* YOUR INSTRUCTIONS
Would you please return the lines of the entries below starting at the line that has "Réalisation des plans" and ending at the line that has "Propiedad Privada", both included, exactly as they are?

* ENTRIES SHOWN
-- Opening Marker --

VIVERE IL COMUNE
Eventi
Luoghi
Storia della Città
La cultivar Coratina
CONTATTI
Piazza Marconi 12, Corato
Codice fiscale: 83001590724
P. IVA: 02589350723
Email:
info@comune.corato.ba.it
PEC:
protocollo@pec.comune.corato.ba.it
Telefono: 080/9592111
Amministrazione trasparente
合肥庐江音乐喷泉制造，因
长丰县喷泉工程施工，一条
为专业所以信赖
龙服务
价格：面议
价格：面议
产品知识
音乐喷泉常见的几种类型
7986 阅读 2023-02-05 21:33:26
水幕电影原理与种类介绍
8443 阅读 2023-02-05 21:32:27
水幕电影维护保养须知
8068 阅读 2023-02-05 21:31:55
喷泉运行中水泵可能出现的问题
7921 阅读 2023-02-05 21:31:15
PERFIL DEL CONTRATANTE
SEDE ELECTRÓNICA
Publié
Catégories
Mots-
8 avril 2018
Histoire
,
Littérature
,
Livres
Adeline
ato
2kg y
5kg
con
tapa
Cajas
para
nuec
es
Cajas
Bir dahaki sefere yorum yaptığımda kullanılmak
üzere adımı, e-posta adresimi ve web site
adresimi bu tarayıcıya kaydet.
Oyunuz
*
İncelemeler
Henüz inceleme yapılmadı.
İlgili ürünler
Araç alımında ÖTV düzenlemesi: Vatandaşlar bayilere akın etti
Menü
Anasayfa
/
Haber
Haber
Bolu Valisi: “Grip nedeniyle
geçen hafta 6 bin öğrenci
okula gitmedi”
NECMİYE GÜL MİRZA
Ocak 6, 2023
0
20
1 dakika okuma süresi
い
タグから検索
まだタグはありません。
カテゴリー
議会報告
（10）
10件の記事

-- Closing Marker --
-- Opening Marker --

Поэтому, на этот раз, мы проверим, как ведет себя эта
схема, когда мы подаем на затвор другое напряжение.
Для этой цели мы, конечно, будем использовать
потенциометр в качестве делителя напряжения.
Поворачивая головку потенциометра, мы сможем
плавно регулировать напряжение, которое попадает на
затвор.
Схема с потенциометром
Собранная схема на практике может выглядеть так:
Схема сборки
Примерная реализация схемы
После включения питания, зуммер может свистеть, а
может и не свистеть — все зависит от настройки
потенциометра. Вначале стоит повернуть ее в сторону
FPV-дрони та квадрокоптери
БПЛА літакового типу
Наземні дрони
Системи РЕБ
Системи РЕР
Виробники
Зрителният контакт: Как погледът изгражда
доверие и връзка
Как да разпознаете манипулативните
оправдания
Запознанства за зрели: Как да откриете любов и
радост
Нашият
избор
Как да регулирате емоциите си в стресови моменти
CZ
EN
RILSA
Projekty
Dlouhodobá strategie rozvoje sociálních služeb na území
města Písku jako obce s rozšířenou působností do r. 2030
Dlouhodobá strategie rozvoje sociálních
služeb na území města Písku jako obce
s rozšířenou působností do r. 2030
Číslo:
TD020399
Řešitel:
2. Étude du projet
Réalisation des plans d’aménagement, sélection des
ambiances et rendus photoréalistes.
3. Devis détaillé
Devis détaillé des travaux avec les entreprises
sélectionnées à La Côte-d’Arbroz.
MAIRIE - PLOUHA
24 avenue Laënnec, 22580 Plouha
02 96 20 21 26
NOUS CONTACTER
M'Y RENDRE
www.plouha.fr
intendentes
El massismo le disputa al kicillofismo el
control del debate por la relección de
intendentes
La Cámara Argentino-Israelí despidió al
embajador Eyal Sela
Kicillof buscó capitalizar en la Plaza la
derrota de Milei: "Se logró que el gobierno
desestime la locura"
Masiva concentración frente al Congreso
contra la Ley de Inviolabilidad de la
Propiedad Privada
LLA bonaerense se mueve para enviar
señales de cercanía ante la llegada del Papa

-- Closing Marker --

* FINISHED EXERCISE
Réalisation des plans d’aménagement, sélection des
ambiances et rendus photoréalistes.
3. Devis détaillé
Devis détaillé des travaux avec les entreprises
sélectionnées à La Côte-d’Arbroz.
MAIRIE - PLOUHA
24 avenue Laënnec, 22580 Plouha
02 96 20 21 26
NOUS CONTACTER
M'Y RENDRE
www.plouha.fr
intendentes
El massismo le disputa al kicillofismo el
control del debate por la relección de
intendentes
La Cámara Argentino-Israelí despidió al
embajador Eyal Sela
Kicillof buscó capitalizar en la Plaza la
derrota de Milei: "Se logró que el gobierno
desestime la locura"
Masiva concentración frente al Congreso
contra la Ley de Inviolabilidad de la
Propiedad Privada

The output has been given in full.